A saved model containing a complete TensorFlow program and computation. You don’t need the original code to run. You can deploy the model with TensorFlow Lite, TensorFlow.js, TensorFlow Serving or TensorFlow Hub.
What are the two types of API endpoints are allowed by TensorFlow Serving?
REST and gRPC
What does TensorFlow Serving handle?
Handle model serving and version management
What are the steps to set up TF Serving?
Install TensorFlow Serving with Docker
Train and save a model with TensorFlow
Serve the model using TensorFlow Serving
How do you manage TensorFlow Serving?
You can choose to use a managed TensorFlow prebuilt container on Vertex AI.
What is SignatureDef in TensorFlow Serving?
It defines how a saved model expects its inputs and provides its outputs.
How does TF Serving response to a new version of a model?
It automatically unloads the old model and loads the newer version.
What are the two types of input features that are fetched in real time to invoke the model for prediction?
Static and dynamic reference features
What are the two use cases to set up a real-time prediction endpoint?
Models trained in Vertex AI using Vertex AI training, i.e., AutoML and custom models.
Model trained elsewhere, i.e., import the model to GCP.
How to improve prediction latency?
Pre-compute predictions in an offline batch scoring job and store them in a low-latency read data store like Memorystore or Datastore for online serving.
Compare Static and Dynamic Reference Features
Static:
Values don’t change in real time
Available in a data warehouse
Estimate the price of a house based on the location
Store in NoSQL
Dynamic:
Values compute on the fly
A list of aggregated values for a particular window in a certain period of time
Predict an engine failure in the next hour
Dataflow streaming pipeline and store in a low-latency database, e.g., Bigtable
What are the two categories of lookup keys for prediction requests?
Specific entity, e.g., customer id
Specific combination of input features, e.g., a hashed combination of all possible input features.
What are the specific filenames for importing prebuilt container?

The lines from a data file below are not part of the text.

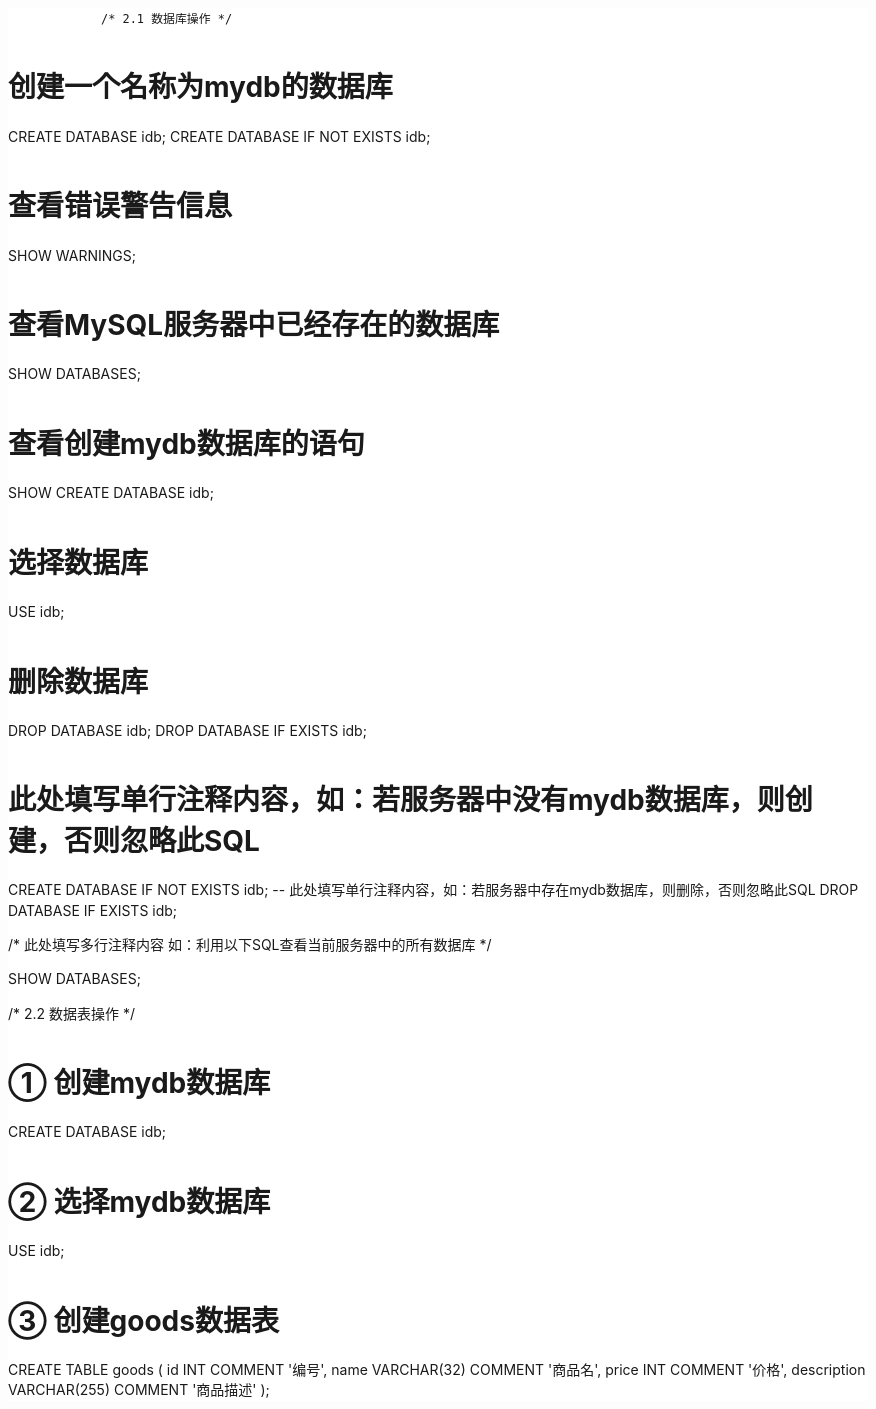                  
                 
                 
                 /* 2.1 数据库操作 */

# 创建一个名称为mydb的数据库
CREATE DATABASE idb;
CREATE DATABASE IF NOT EXISTS idb;

# 查看错误警告信息

SHOW WARNINGS;

# 查看MySQL服务器中已经存在的数据库
SHOW DATABASES;

# 查看创建mydb数据库的语句
SHOW CREATE DATABASE idb;

# 选择数据库
USE idb;

# 删除数据库
DROP DATABASE idb;
DROP DATABASE IF EXISTS idb;


# 此处填写单行注释内容，如：若服务器中没有mydb数据库，则创建，否则忽略此SQL
CREATE DATABASE IF NOT EXISTS idb;
-- 此处填写单行注释内容，如：若服务器中存在mydb数据库，则删除，否则忽略此SQL
DROP DATABASE IF EXISTS idb;

/* 
此处填写多行注释内容
如：利用以下SQL查看当前服务器中的所有数据库
*/

SHOW DATABASES;


/* 2.2 数据表操作 */

# ① 创建mydb数据库
CREATE DATABASE idb;
# ② 选择mydb数据库
USE idb;
# ③ 创建goods数据表
CREATE TABLE goods (
 id INT COMMENT '编号',
 name VARCHAR(32) COMMENT '商品名',
 price INT COMMENT '价格',
 description VARCHAR(255) COMMENT '商品描述'
);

TensorFlow SavedModel: saved_model.pb
scikit-learn: model.joblib or model.pkl
XGBoost: model.bst, model.joblib or model.pkl
How do you import a custom container?
Create a container image
Push the image using Cloud Build to Artifact Registry.
How to set up autoscaling for your endpoint in Vertex AI?
Specify the autoscaling for your endpoint container. Vertex AI automatically provisions the container resources and sets up autoscaling for your endpoint.